Galileo made the first reported discovery of both Io and Europa on January 7, 1610. However, during the first observation of the duo, he was unable to separate Io and Europa into two entirely separate moons. This was because of the poor magnification abilities of his primitive “spyglass”–and so the pair appeared to be a single point of light. The next night, Io and Europa revealed themselves to be two separate objects, and Galileo went on with his historic observation of the Jovian system. However, the four Galilean moons may have been discovered independently by the German astronomer Simon Marius (1573-1625).
The Galilean moons are thought to have been born from material leftover after Jupiter itself condensed out of our Solar System’s original natal cloud, composed of gas and dust, that swirled around our newborn Sun. The four moons are probably approximately the same age as the rest of our Solar System–4.5 billion years. Indeed, the formation of Jupiter’s “mini solar system” is similar to the way our entire Solar System came to be. First, each of the four major planets dwelling in the warm and well-lit inner region of our Solar System (Mercury, Venus, Earth and Mars) is less dense than its inner planet neighbor–hence, Mars is less dense than Earth, which is less dense than Venus, which is less dense than Mercury. The Galilean quartet follow the same pattern, becoming less dense the farther they are from Jupiter. This reduction of density with increasing distance is probably the result of temperature. That is because denser, rocky and metallic material condenses out first, close to Jupiter or the Sun, while lighter-weight icy material can only condense out at greater distances where the temperature is colder.

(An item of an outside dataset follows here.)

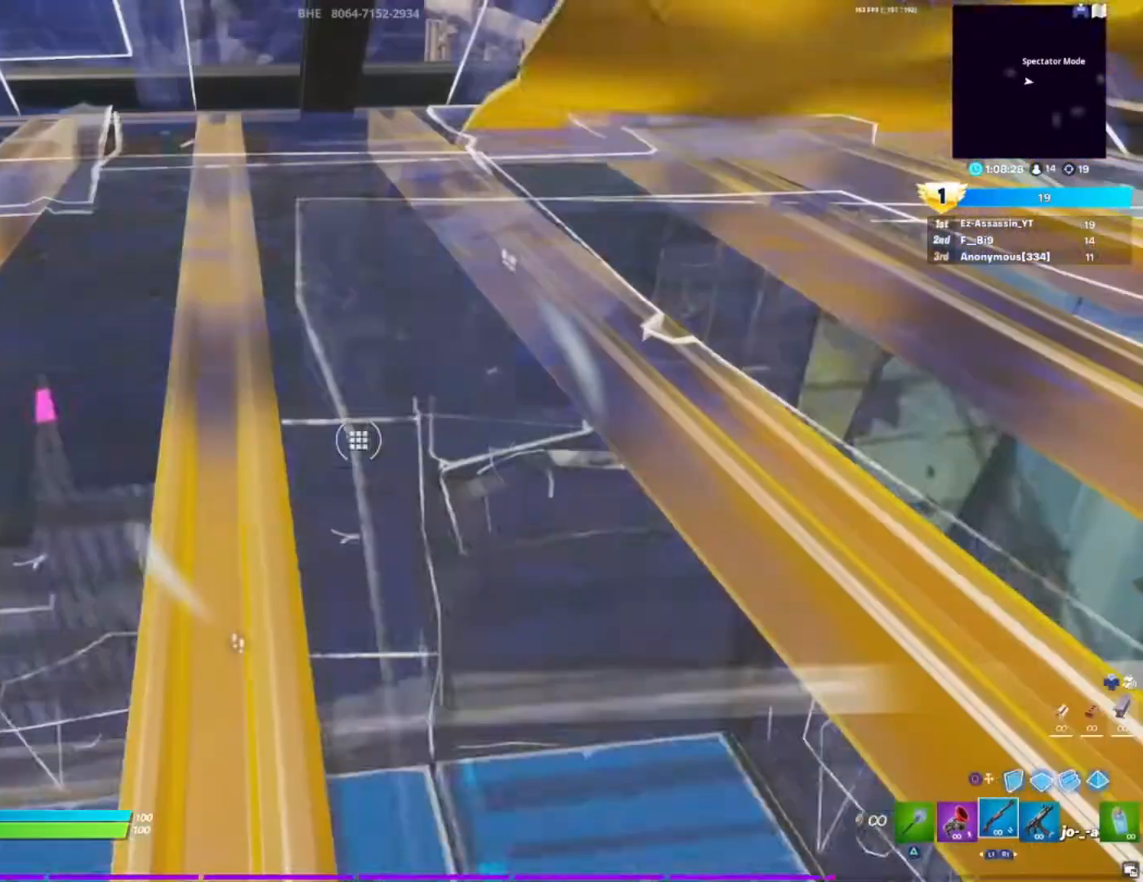
{"buttons": [], "left_stick": "center", "right_stick": "right", "events": [[133, "right_stick", "left"], [233, "right_stick", "center"], [383, "right_stick", "right"]]}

The distance from Jupiter also determines the amount of tidal heating a particular Galilean moon must endure. This means that fiery little Io, which is the closest of the four moons to Jupiter, is heated so much that it triggered its volcanic nature. In fact, this little tormented moon-world, is the most volcanically active body in our entire Solar System. For this reason, it is considered likely that, long ago, this intense tidal heating drove off any water Io had when it was born.
Europa has a layer of ice and water resting on top of a rocky and metallic interior. In contrast, both Ganymede and Callisto sport greater proportions of water ice and, thus, have lower densities.
Like Earth, Europa likely has an iron core, a rocky mantle and an ocean of salty water. However, in contrast to our own planet, Europa’s ocean sloshes beneath a shell of ice that is thought to be about 10 to 15 miles thick and has a probable depth of 40 to 100 miles.
Europa’s icy shell is criss-crossed by long, linear fractures. Based on the small number of observed craters, the moon’s surface is a youthful (on geological time scales) 40 to 50 million years old. Younger surfaces display fewer craters than older surfaces, because most of the craters of youthful surfaces have been erased by geological processes. In contrast, Callisto–the outermost Galilean moon–displays an ancient surface that is calculated to be a few billion years old. This is because its heavily crater-scarred surface has not been erased by geological processes.
Along Europa’s numerous fractures, as well as in splotchy areas across its shattered surface, there is a reddish-brown material that likely contains salts and sulfur compounds that have been mixed with the water ice and modified by radiation.